_ASSIGNMENT_
Reproduce every entry exactly as given.

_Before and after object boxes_
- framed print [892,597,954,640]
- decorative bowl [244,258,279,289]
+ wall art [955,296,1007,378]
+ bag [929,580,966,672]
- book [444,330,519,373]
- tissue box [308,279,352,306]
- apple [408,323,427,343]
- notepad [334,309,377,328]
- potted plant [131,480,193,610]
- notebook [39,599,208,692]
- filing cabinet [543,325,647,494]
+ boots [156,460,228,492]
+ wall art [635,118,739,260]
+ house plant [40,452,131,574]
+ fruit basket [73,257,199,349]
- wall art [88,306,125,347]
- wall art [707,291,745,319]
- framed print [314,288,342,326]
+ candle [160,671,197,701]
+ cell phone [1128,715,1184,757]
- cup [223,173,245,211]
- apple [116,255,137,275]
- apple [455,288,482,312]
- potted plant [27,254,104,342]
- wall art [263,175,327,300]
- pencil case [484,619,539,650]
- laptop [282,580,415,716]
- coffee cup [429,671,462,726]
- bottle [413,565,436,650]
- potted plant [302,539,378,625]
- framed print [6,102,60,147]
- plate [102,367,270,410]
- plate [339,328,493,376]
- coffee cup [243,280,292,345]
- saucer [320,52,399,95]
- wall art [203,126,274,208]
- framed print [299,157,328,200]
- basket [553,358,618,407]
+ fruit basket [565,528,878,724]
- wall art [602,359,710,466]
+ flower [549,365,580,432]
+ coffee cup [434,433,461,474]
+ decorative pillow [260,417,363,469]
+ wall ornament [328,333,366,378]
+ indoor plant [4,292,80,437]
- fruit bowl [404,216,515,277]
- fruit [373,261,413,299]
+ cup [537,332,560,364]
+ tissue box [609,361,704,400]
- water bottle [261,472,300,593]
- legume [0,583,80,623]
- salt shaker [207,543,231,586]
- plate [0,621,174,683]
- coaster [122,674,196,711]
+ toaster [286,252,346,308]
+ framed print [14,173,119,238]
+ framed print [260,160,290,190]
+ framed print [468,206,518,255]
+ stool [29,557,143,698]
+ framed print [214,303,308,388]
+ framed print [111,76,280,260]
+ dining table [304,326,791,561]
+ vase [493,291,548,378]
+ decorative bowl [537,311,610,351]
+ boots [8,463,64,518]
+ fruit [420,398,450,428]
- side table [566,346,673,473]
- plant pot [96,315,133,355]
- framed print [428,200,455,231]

_RESPONSE TO THE EXERCISE_
- framed print [892,597,954,640]
- decorative bowl [244,258,279,289]
+ wall art [955,296,1007,378]
+ bag [929,580,966,672]
- book [444,330,519,373]
- tissue box [308,279,352,306]
- apple [408,323,427,343]
- notepad [334,309,377,328]
- potted plant [131,480,193,610]
- notebook [39,599,208,692]
- filing cabinet [543,325,647,494]
+ boots [156,460,228,492]
+ wall art [635,118,739,260]
+ house plant [40,452,131,574]
+ fruit basket [73,257,199,349]
- wall art [88,306,125,347]
- wall art [707,291,745,319]
- framed print [314,288,342,326]
+ candle [160,671,197,701]
+ cell phone [1128,715,1184,757]
- cup [223,173,245,211]
- apple [116,255,137,275]
- apple [455,288,482,312]
- potted plant [27,254,104,342]
- wall art [263,175,327,300]
- pencil case [484,619,539,650]
- laptop [282,580,415,716]
- coffee cup [429,671,462,726]
- bottle [413,565,436,650]
- potted plant [302,539,378,625]
- framed print [6,102,60,147]
- plate [102,367,270,410]
- plate [339,328,493,376]
- coffee cup [243,280,292,345]
- saucer [320,52,399,95]
- wall art [203,126,274,208]
- framed print [299,157,328,200]
- basket [553,358,618,407]
+ fruit basket [565,528,878,724]
- wall art [602,359,710,466]
+ flower [549,365,580,432]
+ coffee cup [434,433,461,474]
+ decorative pillow [260,417,363,469]
+ wall ornament [328,333,366,378]
+ indoor plant [4,292,80,437]
- fruit bowl [404,216,515,277]
- fruit [373,261,413,299]
+ cup [537,332,560,364]
+ tissue box [609,361,704,400]
- water bottle [261,472,300,593]
- legume [0,583,80,623]
- salt shaker [207,543,231,586]
- plate [0,621,174,683]
- coaster [122,674,196,711]
+ toaster [286,252,346,308]
+ framed print [14,173,119,238]
+ framed print [260,160,290,190]
+ framed print [468,206,518,255]
+ stool [29,557,143,698]
+ framed print [214,303,308,388]
+ framed print [111,76,280,260]
+ dining table [304,326,791,561]
+ vase [493,291,548,378]
+ decorative bowl [537,311,610,351]
+ boots [8,463,64,518]
+ fruit [420,398,450,428]
- side table [566,346,673,473]
- plant pot [96,315,133,355]
- framed print [428,200,455,231]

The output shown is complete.